Une accusation Lourde, lancée en Public
C’est depuis sa raffinerie géante de Lekki, à Lagos, qu’Aliko Dangote a choisi de frapper fort. Lors d’une conférence de presse, il met en cause Farouk Ahmed, directeur général de l’Autorité nigériane de régulation du pétrole midstream et downstream (NMDPRA), l’accusant d’avoir engagé près de 5 millions de dollars pour financer la scolarité secondaire de ses quatre enfants en Suisse.
« Vous ne pouvez pas imaginer qu’un fonctionnaire de carrière dépense 5 millions de dollars pour l’éducation de ses enfants à l’étranger », a-t-il déclaré, appelant publiquement à l’ouverture d’une enquête officielle par les autorités compétentes.
Selon le magnat nigérian, de telles dépenses sont incompatibles avec les revenus déclarés d’un haut fonctionnaire et risquent de miner la confiance des investisseurs, dans un secteur déjà fragile. Il va plus loin, parlant de « sabotage économique », estimant que le régulateur doit rendre des comptes afin de prouver qu’il n’a pas compromis sa mission au détriment de l’intérêt national.
Derrière la Polémique, une bataille Stratégique
Mais au-delà de l’accusation de corruption, c’est un bras de fer industriel et politique qui se joue. Aliko Dangote reproche depuis plusieurs mois au régulateur de favoriser les importations de carburant à bas prix, alors même que le Nigeria est le premier producteur de pétrole brut d’Afrique.
Une situation paradoxale que le milliardaire entend corriger grâce à sa raffinerie de Lekki, dotée d’une capacité de 650 000 barils par jour. L’objectif est clair : mettre fin à la dépendance chronique du Nigeria aux importations de produits pétroliers raffinés et économiser des milliards de dollars en devises étrangères.
Selon Dangote, les décisions de la NMDPRA menacent directement les raffineries locales et « brident le potentiel national », freinant l’émergence d’une industrie pétrolière intégrée capable de répondre à la demande intérieure.
Deux visions Opposées du Marché
De son côté, Farouk Ahmed rejette les accusations. Le patron du régulateur soutient que la production nationale reste insuffisante pour satisfaire les besoins du pays. Selon lui, même la raffinerie Dangote ne serait pas en mesure de couvrir à elle seule la consommation nigériane — une affirmation que l’homme d’affaires conteste fermement.
En novembre dernier, la NMDPRA est même allée jusqu’à recommander au président Bola Tinubu de renoncer à son projet d’interdire les importations de carburants raffinés, invoquant des risques pour l’approvisionnement et la stabilité du marché.
Dangote voit plus Grand
Loin de reculer, Aliko Dangote affiche des ambitions colossales. Le dimanche 14 décembre, il a annoncé que sa raffinerie nigériane doublerait sa capacité d’ici trois ans, passant à 1,4 million de barils par jour. Un projet qui ferait de Lekki la plus grande raffinerie au monde, renforçant la souveraineté énergétique du Nigeria et sa position stratégique sur le marché africain.

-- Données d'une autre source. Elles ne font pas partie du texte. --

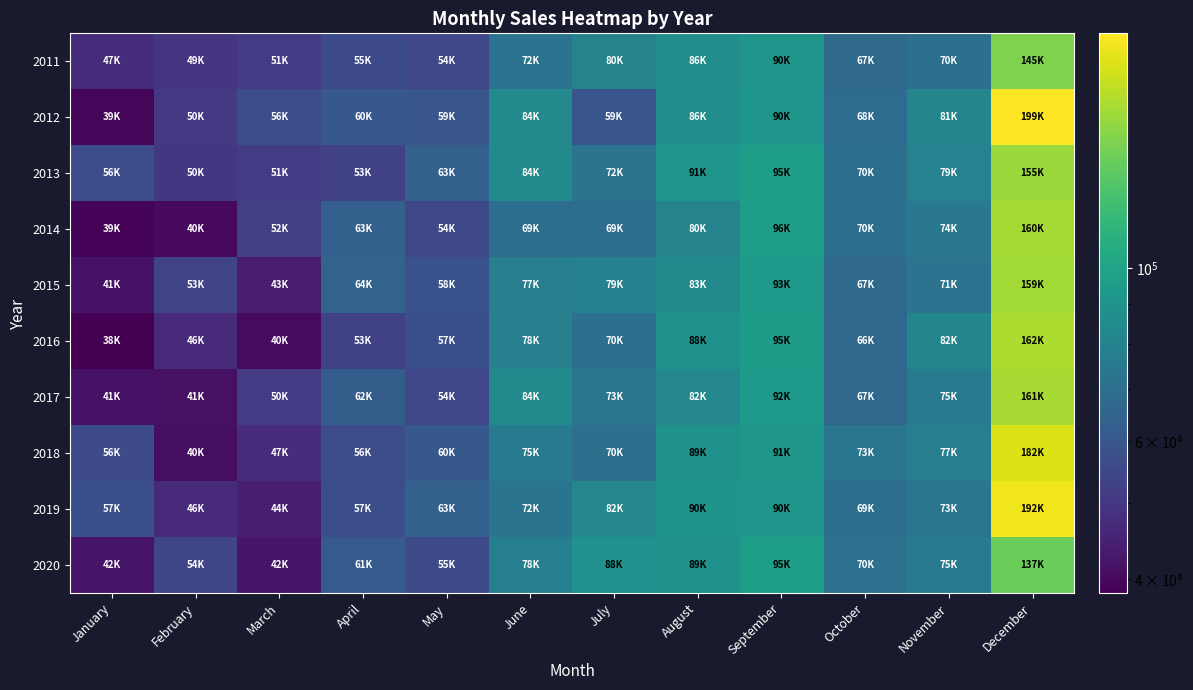

Which series changed the most between June and November?

2017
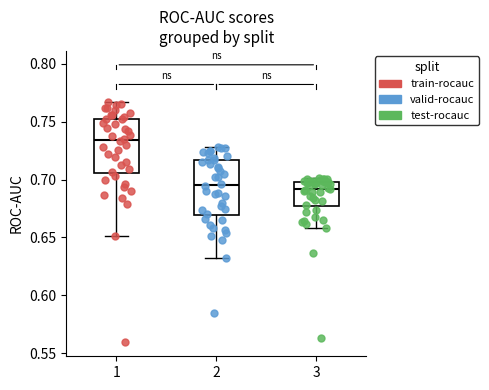

Reading left to right, transcribe this box plot: for each box, give where its median line is, the range the box spans, and where its two whiskers end, as read against the y-axis. The values are not printed on the chart, so give them approximately, as read against the axis.

1: median 0.735, box 0.705 to 0.755, whiskers 0.650 to 0.765
2: median 0.695, box 0.670 to 0.715, whiskers 0.630 to 0.730
3: median 0.690, box 0.675 to 0.700, whiskers 0.660 to 0.700 (just above the box's upper edge)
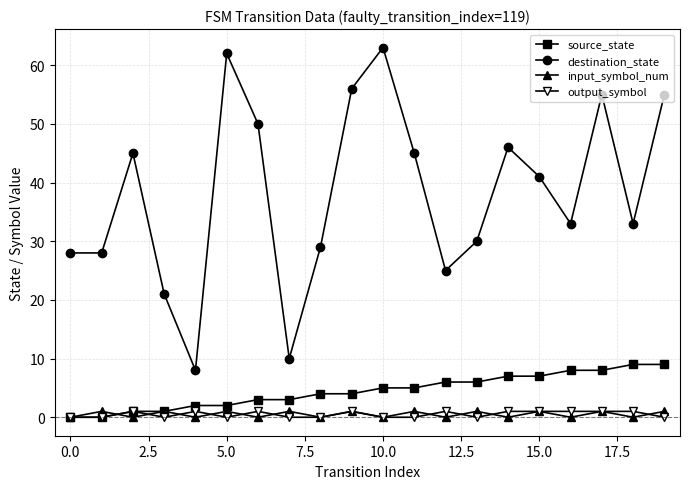

At how many categories does at least one series exceed 26?

16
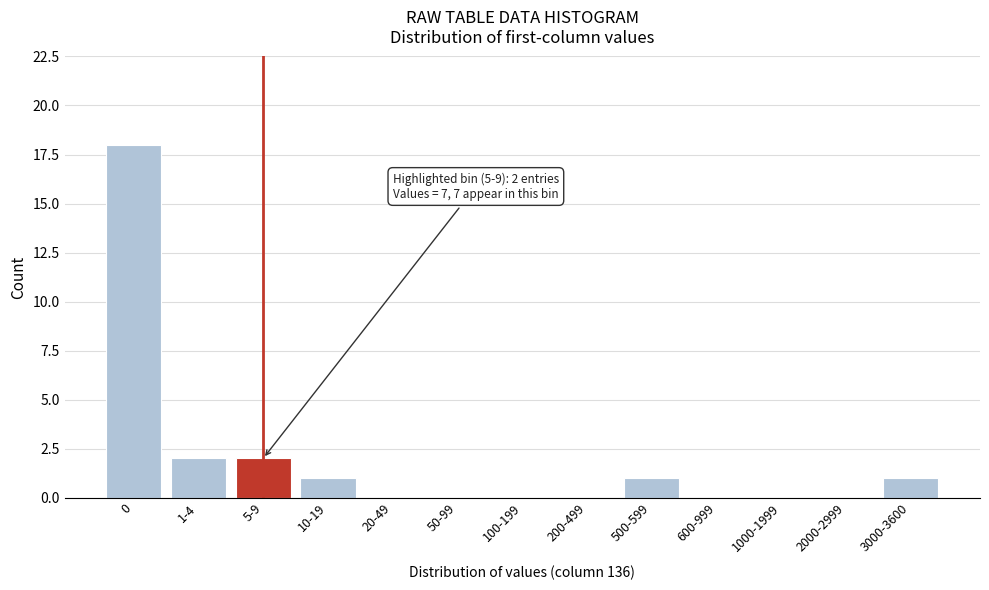

Reading right to left, transcribe all the data shown in this chart.

3000-3600=1	2000-2999=0	1000-1999=0	600-999=0	500-599=1	200-499=0	100-199=0	50-99=0	20-49=0	10-19=1	5-9=2	1-4=2	0=18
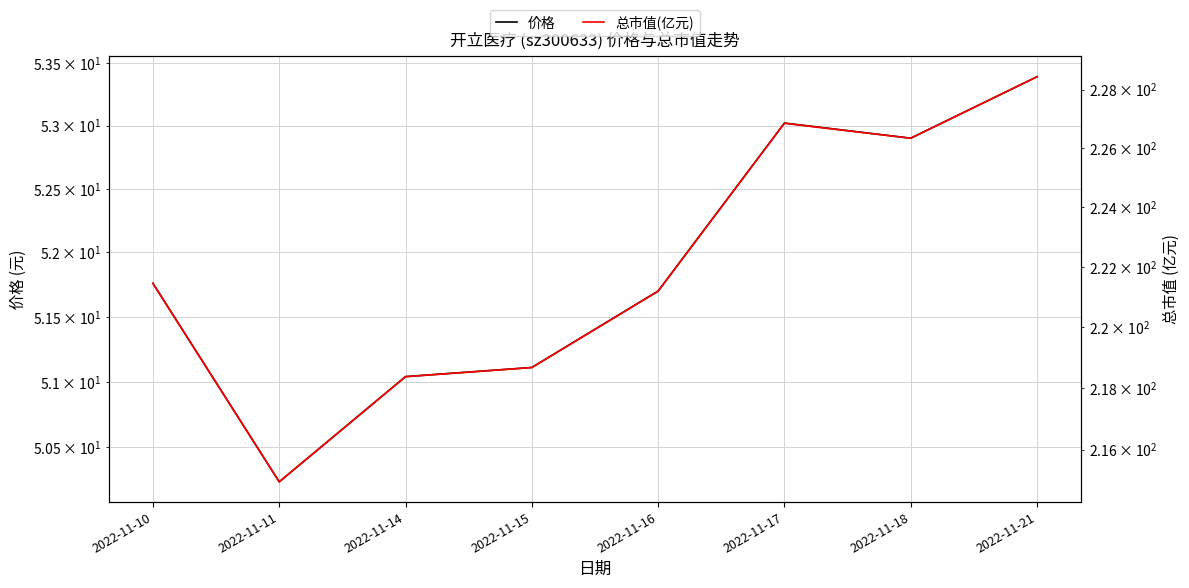

The 总市值(亿元) series shows 218.7 at 2022-11-15. True or false?

True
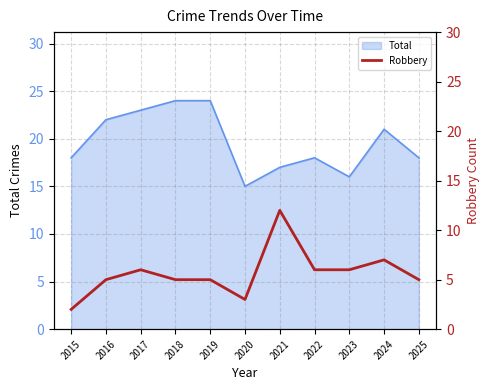

True or false: Total has a value of 8 at 2020.

False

Cette montée en puissance promet de rebattre les cartes du secteur pétrolier nigérian — à condition que le cadre réglementaire suive.
Un test pour la Gouvernance Économique
Au-delà du conflit entre deux figures puissantes, cette affaire met en lumière un enjeu majeur pour le Nigeria : la crédibilité de sa gouvernance économique. Entre accusations de corruption, arbitrages réglementaires et ambitions industrielles, le pays se trouve à la croisée des chemins.
La réponse des autorités à l’appel de Dangote pourrait bien déterminer non seulement l’avenir du secteur pétrolier, mais aussi la confiance des investisseurs dans la première économie d’Afrique.